CB Predictor lets us forecasts multiple series of historical data at once using any of eight time-series forecasting methods shown below, including additional seasonal methods. We can forecast all the series, trying all the methods for each one. It will then tell us which method works best for each, according to one of the three error measures (RMSE, MAD, and MAPE).

 

 

 

 

Summary:
	Number of series: 6
	Periods to forecast: 4
	Seasonality: none
	Error Measure: RMSE

 

Series: Today's return
	Method: Multiple Linear Regression
	Statistics:
		R-squared: 0.038
		Adjusted R-squared: 0.01799
		SSE: 0.08575
		F Statistic: 1.9016
		F Probability: 0.09474
		Durbin-Watson: 2.001
		No. of Values: 247
		Independent variables: 5 included out of 5 selected
	Series Statistics:
		Mean: 0.001142479
		Std.
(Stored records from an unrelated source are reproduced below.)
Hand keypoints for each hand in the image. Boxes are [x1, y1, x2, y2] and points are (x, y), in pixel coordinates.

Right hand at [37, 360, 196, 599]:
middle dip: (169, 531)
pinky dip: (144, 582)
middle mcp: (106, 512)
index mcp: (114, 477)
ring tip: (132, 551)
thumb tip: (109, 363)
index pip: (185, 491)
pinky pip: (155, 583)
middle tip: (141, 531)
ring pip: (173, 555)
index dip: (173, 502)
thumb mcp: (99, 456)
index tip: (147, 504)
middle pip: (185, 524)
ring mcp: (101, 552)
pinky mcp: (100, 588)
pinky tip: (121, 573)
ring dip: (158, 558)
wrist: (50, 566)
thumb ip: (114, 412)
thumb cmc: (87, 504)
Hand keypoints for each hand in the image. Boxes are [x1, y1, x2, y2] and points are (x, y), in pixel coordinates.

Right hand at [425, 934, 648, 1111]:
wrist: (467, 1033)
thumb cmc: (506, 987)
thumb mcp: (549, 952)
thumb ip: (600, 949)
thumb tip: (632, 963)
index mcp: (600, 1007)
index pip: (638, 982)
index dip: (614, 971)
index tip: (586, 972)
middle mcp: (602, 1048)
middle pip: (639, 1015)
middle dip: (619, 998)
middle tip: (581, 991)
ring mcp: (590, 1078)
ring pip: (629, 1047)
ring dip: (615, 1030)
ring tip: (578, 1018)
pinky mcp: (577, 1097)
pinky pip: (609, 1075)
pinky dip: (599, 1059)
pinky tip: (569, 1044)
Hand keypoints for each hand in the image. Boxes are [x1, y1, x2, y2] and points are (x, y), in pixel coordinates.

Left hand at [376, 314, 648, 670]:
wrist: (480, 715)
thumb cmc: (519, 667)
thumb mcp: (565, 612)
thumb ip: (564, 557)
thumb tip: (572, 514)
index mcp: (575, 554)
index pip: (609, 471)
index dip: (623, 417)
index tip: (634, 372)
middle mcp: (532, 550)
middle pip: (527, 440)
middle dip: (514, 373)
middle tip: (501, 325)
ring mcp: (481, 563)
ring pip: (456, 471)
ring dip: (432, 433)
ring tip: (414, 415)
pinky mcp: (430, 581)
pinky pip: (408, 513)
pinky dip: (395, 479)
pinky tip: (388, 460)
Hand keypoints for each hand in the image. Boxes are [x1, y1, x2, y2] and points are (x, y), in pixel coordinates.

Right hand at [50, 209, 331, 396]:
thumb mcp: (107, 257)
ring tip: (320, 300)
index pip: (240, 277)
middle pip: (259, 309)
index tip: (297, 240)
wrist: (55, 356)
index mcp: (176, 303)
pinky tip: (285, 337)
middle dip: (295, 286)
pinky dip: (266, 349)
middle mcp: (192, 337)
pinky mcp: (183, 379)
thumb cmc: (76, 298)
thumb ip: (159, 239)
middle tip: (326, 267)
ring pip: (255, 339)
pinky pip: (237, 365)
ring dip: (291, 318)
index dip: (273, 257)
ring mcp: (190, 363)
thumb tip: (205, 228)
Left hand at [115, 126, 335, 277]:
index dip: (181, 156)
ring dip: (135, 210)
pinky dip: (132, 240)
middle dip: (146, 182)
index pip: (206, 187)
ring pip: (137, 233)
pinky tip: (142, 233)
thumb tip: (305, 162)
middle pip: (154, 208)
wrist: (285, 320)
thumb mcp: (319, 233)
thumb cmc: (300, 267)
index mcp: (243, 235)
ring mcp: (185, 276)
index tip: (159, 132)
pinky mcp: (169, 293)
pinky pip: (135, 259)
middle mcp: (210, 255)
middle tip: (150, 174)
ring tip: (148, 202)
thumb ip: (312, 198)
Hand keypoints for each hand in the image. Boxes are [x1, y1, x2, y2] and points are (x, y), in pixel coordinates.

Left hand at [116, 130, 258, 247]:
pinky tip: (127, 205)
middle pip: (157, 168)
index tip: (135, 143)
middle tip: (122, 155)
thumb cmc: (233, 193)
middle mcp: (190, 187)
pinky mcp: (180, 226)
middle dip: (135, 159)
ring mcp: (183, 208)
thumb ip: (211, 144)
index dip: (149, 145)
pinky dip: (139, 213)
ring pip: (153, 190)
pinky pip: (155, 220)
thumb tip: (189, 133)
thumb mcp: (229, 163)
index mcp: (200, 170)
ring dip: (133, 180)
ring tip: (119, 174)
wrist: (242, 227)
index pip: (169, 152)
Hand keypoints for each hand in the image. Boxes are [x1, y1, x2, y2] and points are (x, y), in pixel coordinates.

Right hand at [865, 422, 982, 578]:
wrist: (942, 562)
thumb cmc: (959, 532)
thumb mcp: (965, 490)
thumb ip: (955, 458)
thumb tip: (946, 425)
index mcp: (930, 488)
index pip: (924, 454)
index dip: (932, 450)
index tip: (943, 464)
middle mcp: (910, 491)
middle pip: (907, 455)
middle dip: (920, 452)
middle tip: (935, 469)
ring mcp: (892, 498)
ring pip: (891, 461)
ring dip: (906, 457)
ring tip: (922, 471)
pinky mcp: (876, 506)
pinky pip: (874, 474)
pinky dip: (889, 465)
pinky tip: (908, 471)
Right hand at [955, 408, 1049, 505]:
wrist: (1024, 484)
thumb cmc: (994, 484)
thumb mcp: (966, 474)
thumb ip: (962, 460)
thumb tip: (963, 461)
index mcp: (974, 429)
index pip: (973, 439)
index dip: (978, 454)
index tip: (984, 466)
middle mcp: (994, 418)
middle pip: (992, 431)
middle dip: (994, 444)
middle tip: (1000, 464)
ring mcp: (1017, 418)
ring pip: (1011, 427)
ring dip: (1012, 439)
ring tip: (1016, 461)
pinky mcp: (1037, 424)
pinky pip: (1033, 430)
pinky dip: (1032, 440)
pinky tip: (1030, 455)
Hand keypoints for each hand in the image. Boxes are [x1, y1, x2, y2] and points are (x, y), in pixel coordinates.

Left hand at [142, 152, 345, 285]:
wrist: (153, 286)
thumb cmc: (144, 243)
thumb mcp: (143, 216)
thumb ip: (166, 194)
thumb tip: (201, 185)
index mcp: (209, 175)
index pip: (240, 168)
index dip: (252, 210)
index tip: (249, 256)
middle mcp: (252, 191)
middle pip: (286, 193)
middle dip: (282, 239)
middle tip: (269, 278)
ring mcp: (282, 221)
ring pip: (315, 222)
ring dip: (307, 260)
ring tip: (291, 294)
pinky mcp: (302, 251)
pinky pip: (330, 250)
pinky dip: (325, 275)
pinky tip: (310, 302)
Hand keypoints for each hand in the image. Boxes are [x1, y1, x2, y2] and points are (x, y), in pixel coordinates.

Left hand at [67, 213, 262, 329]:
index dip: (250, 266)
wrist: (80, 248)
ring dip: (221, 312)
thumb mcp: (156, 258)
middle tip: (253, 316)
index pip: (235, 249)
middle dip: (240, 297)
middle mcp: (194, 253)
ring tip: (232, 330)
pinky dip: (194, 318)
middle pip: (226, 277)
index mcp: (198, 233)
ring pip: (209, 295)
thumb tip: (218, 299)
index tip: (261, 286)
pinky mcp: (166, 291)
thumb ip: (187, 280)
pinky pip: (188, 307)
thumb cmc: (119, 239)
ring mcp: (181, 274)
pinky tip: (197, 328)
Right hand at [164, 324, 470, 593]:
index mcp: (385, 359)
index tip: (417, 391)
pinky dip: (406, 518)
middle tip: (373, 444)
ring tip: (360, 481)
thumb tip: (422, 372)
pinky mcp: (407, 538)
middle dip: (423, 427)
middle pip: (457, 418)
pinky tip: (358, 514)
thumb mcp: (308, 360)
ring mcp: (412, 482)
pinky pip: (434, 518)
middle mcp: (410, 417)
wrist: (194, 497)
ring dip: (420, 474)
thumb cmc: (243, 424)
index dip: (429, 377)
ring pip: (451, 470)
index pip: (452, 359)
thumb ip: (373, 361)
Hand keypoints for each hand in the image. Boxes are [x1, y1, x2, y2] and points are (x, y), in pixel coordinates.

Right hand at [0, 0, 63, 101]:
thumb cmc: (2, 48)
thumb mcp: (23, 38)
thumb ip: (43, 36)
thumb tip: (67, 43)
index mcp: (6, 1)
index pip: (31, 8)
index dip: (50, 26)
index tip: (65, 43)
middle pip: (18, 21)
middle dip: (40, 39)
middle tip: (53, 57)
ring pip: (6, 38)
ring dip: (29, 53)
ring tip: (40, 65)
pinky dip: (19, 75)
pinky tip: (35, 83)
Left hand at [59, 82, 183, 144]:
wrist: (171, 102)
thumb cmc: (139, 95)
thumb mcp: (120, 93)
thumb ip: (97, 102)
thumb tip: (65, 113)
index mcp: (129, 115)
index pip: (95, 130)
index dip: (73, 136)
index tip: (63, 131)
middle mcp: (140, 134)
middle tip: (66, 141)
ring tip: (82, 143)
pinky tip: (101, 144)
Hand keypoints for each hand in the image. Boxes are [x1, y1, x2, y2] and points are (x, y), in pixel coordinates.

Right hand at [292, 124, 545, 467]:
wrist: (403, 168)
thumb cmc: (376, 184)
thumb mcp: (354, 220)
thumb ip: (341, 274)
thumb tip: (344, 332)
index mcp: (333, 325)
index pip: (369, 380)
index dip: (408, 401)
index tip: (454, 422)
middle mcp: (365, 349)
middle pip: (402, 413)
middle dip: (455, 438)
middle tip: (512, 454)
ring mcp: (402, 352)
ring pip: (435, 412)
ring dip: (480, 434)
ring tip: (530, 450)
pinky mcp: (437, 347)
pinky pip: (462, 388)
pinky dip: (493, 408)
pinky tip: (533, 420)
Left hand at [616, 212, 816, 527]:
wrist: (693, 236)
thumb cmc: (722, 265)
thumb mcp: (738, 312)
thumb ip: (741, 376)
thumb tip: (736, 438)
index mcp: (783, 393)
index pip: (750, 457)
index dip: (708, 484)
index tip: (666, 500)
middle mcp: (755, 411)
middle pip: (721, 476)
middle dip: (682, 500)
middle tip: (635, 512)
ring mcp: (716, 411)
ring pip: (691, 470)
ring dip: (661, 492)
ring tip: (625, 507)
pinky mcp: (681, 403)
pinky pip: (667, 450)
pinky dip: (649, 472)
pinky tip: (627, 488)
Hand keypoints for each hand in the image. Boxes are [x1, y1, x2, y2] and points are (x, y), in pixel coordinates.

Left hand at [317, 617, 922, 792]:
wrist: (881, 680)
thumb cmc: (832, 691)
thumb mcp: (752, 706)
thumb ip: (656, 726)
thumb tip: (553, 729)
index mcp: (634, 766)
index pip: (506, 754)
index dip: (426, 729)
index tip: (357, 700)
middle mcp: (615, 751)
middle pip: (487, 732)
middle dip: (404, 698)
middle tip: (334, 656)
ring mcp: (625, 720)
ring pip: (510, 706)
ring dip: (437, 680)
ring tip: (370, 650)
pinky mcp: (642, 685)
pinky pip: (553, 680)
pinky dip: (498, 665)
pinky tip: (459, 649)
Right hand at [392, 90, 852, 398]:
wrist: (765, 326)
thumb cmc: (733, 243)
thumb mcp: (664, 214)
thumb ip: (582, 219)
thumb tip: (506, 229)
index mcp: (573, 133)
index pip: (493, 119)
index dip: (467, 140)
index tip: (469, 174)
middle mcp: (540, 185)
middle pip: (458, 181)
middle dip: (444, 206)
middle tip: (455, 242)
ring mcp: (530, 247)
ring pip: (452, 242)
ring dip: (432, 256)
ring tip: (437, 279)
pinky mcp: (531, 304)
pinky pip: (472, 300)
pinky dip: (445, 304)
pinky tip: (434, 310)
Dev.: 0.019035226
		Minimum: -0.06278027
		Maximum: 0.1172249
		Ljung-Box: 138.1209
	Forecast:
		Date	Lower: 5%		Forecast	Upper: 95%
		12/31/1994	-0.029841488		0.001314582	0.032470651
		1/2/1995	-0.02996433		0.001318907	0.032602144
		1/3/1995	-0.030088215		0.001323232	0.03273468
		1/5/1995	-0.030213154		0.001327558	0.03286827

 

 

Regression Variables:
	Variable			Coefficient	t Statistic	Probability
	Constant			0.001281	1.053	0.2934
	One Day Ago			-0.09217	-1.4401	0.1511
	Two Days Ago			-0.0767	-1.1976	0.2322
	Three Days Ago			0.005791	0.09007	0.9283
	Four Days Ago			-0.08692	-1.3604	0.175
	Five Days Ago			0.1193	1.8705	0.06262

 

Interpretation:

 

The R square value of 0.038 means that the last five days of return explains only approximately 4% of the variation in today’s returns.

 

The equation for forecasting today’s IBM return would be:

 

Today’s return = .01281 –.09217(1 day ago) -.0767(2 days ago) + .005791(3 days ago) -.08692(4 days ago) + .1193(5 days ago)

 

Predicted results:

 

 

The number of periods predicted = 4 (December 31, 1994 – January 5, 1995). The model tells us that the predicted return for IBM stock on December 31, 1994 corresponds to the value of 0.001315, which deviates from the actual value of 0.015301, resulting in absolute error of 0.013986. We find that the MAD (Mean of Absolute Deviations) for these 4 data points to be 0.00754.

 

CB Predictor is useful in that it also forecasts each of the independent variables. The result of the forecasted first independent variable (one day ago) or first series is shown below:

 

Series: One Day Ago
	Method: Double Moving Average
	Parameters:
		Periods:  69
	Error: 0.01362
	Series Statistics:
		Mean: 0.001216062
		Std. Dev.: 0.019020251
		Minimum: -0.06278027
		Maximum: 0.1172249
		Ljung-Box: 138.7442
	Forecast:
		Date	Lower: 5%		Forecast	Upper: 95%
		12/31/1994	-0.022246491		0.000245203	0.022736897
		1/2/1995	-0.022363808		0.000219689	0.022803185
		1/3/1995	-0.022481878		0.000194174	0.022870226
		1/5/1995	-0.02260071		0.00016866	0.022938029

 

 

 

Suppose on December 30, 1994, IBM closing stock price is $100 and we had bought a share of IBM and decided to hold it. The model predicts that the returns for the next 4 days are 0.001315, 0.001319, 0.001323, and 0.001328 respectively. If the model is correct, the expected profit from buy and hold equals $0.529473 compared to the actual value of $2.2022. What we see is that the actual price does not behave according to what the model says. This tells us that historical information does not tell us anything about the future prices. This is consistent with efficient market hypothesis because prices already incorporate and reflect all relevant information. Hence, technical analysis, especially this simple regression technique we just performed, is of no use in predicting future market prices. In addition to that, the R-square regression value of 0.038 tells us that the last five days of return explains only approximately 4% of the variation in today’s returns.

 

 

In conclusion, time-series analysis is vital in every aspect of business as it has its interesting and useful applications in such disparate fields as marketing, finance, and organizational behavior. It is important to be mindful that, despite the importance of the model, it is in fact only a representation of reality and not the reality itself. Accordingly, the model must adapt to reality; it is futile to attempt to adapt reality to the model.